Merchants interviewed by WAMU 88.5 said they were mostly looking forward to the changes the streetcar will bring to a corridor marked by empty lots, pawn shops, check cashing businesses and liquor stores.

“I wouldn’t necessarily say I have a whole bunch of concerns about the streetcar. Obviously, if we do have delivery trucks that are trying to move in and around them, I’ve already warned the FedEx and UPS drivers that they are going to have to pay attention to that and find alternative ways of delivering to us,” said Loren Copsey, the owner of the Daily Rider bicycle shop.

“It will possibly bring in people who might not ordinarily come to this area. Metro stations are at least a while away from here. Union Station is a mile away from here. We are looking at a corridor largely served by bus service but never had any sort of rail service,” he added.

Human concerns

The streetcar system’s eastern terminus is currently a construction site, too. DDOT is building the car barn that will house the early fleet of four vehicles. It will stand in a historically black neighborhood amid symbols of African-American progress, where residents were very wary of the District’s plans.

“Initially, there was a lot of suspicion and rightly so. This is a big deal, it’s disruptive, it’s inconvenient,” said Don Edwards, a resident who has been working as a consultant on the project, providing residents a direct voice to the transportation planners. “The technical aspects of having these streetcars come here… there were safety concerns.”

“It could all turn out to be a great package, but when you are first starting the conversation people aren’t exactly confident about that.
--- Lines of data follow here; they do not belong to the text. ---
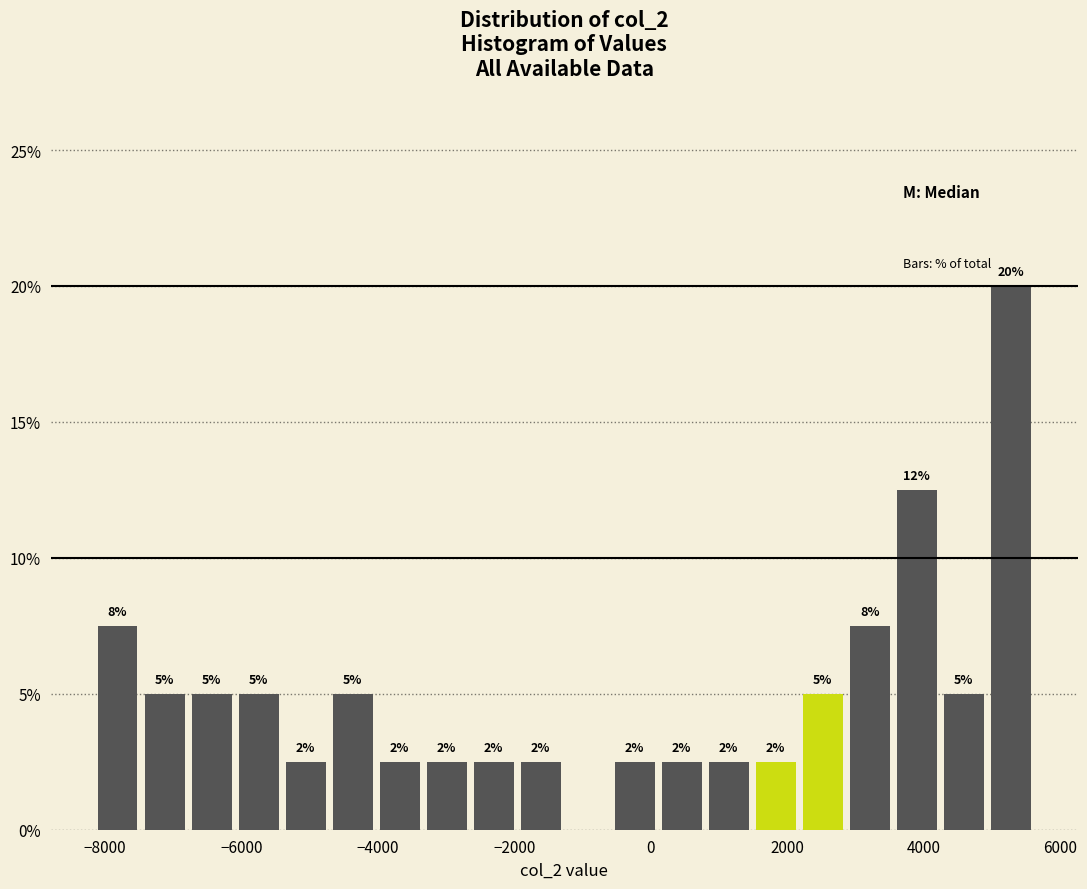

Read against the x-axis, roughly where is the centre of the tallest bar?

5200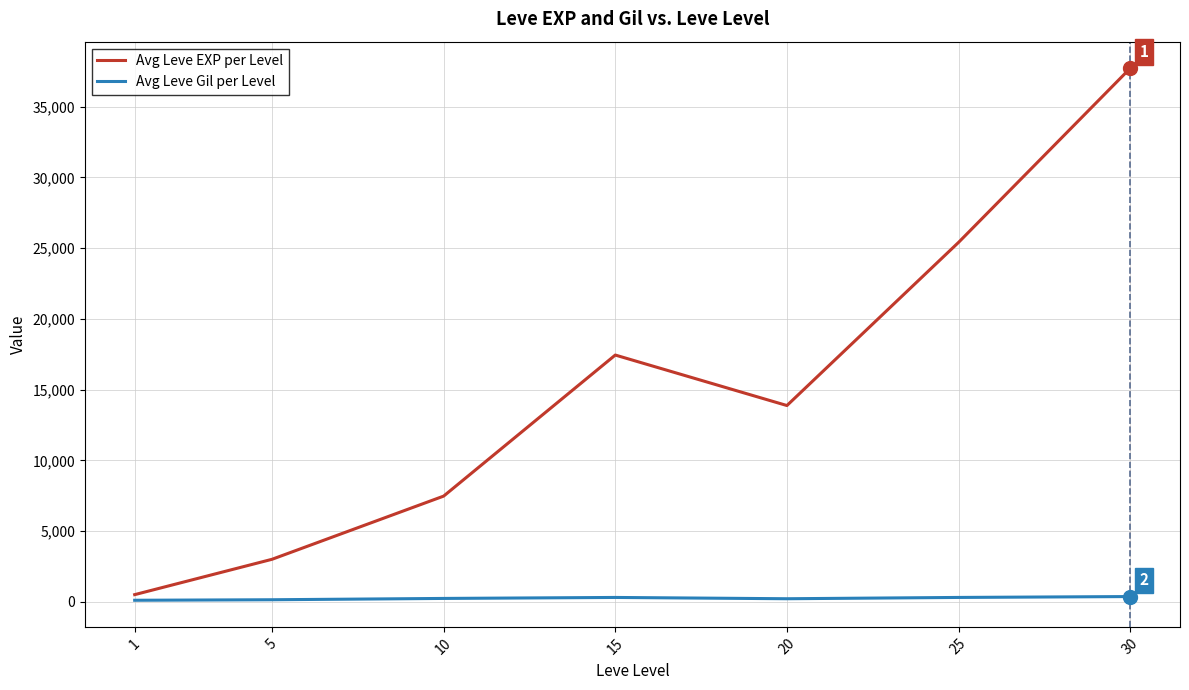

What is the sum of all Avg Leve EXP per Level values?

105440.2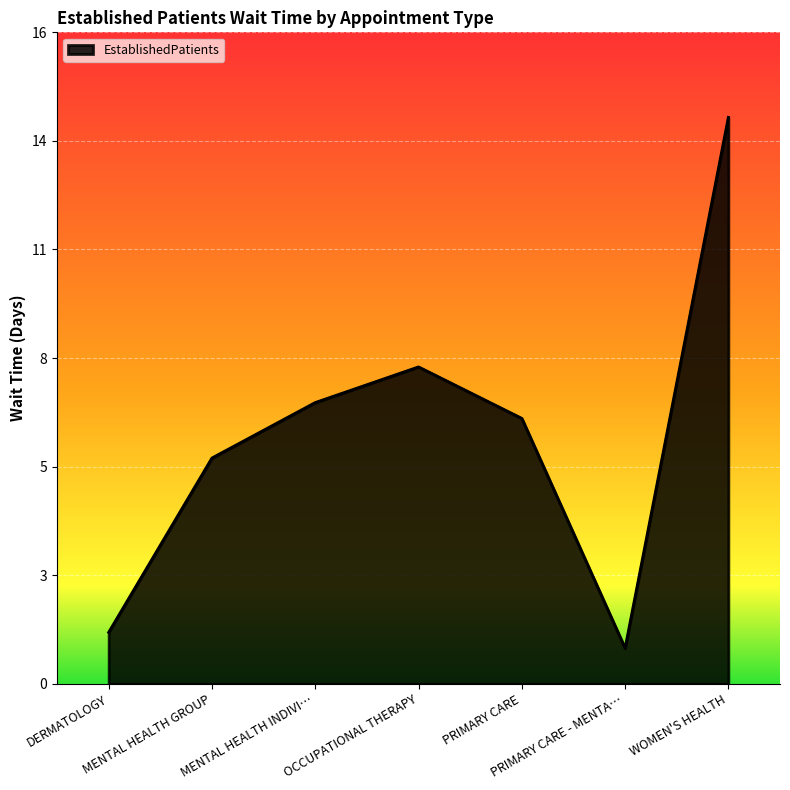

Does the chart display data point markers on the line(s)?

No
Most people feel more positive about it now,” he added.

The car barn will stand next to Spingarn High School, which is near Langston golf course -- one of the first courses in D.C. to allow black golfers.

“The project has tried to be very respectful to that history, while also trying to move forward. In the same way these institutions represent progress in their generation, that’s what this project is supposed to do,” Edwards said.